Material for the task below:

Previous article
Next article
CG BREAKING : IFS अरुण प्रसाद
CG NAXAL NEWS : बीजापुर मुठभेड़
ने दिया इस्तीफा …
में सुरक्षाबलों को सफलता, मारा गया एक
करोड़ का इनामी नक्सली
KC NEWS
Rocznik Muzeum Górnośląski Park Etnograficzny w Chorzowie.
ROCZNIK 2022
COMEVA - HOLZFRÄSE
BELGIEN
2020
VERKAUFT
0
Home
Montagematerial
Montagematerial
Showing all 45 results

End of Material for the task.
Material for the task below:

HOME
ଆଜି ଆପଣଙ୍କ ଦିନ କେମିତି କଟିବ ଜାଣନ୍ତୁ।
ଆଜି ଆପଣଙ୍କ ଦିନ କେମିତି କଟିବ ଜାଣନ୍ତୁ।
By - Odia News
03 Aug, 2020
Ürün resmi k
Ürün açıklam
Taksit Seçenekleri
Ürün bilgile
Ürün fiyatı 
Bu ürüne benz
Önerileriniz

End of Material for the task.

About this task: The response must hold only the lines above from the line with "ROCZNIK 2022" through the line with "Showing all 45 results", each copied exactly, both ends kept.

Output of the task:
ROCZNIK 2022
COMEVA - HOLZFRÄSE
BELGIEN
2020
VERKAUFT
0
Home
Montagematerial
Montagematerial
Showing all 45 results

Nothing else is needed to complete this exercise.